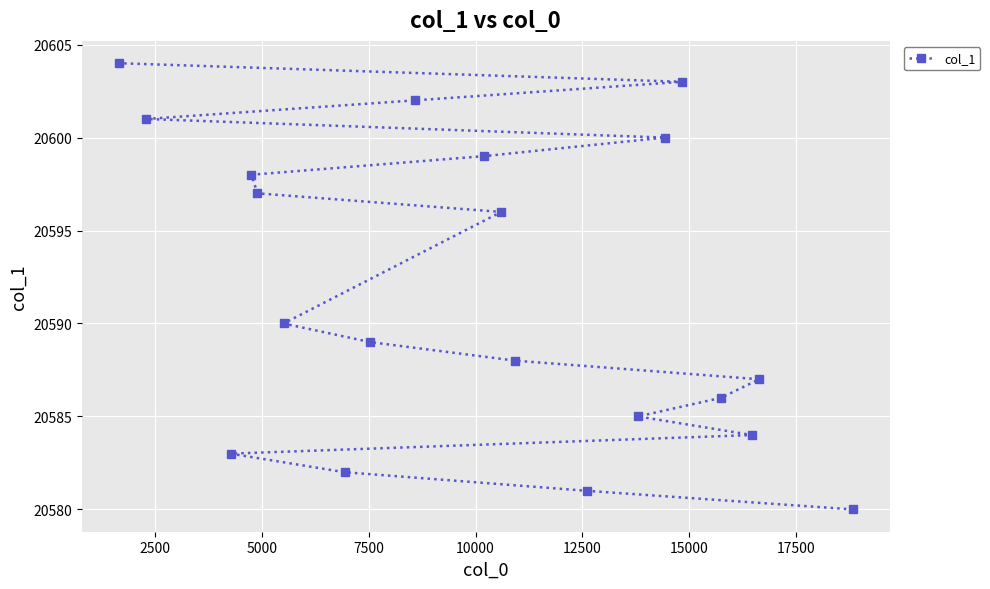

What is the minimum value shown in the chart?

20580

---

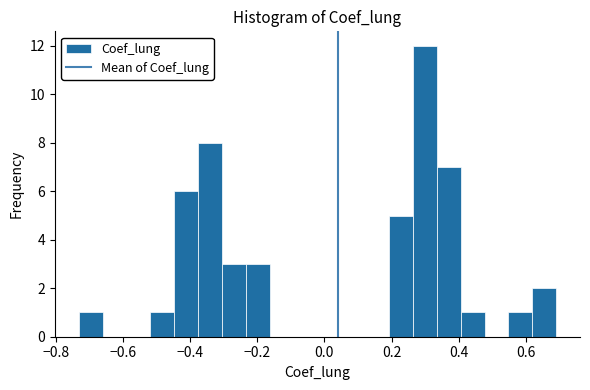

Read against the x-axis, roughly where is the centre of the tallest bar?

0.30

--

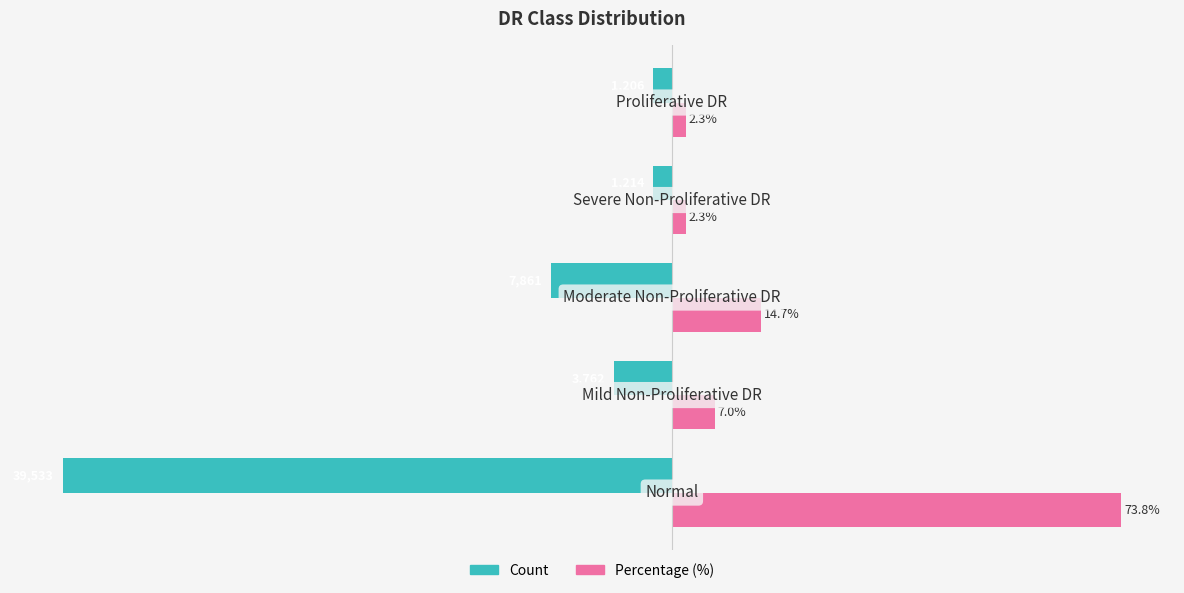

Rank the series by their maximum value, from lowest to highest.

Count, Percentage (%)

- [Problem statement]:
Write out word for word the lines starting at the one that contains "Rank the series" and ending at the one that contains "Count, Percentage (%)", including both of those lines.

- [Response box]:
Rank the series by their maximum value, from lowest to highest.

Count, Percentage (%)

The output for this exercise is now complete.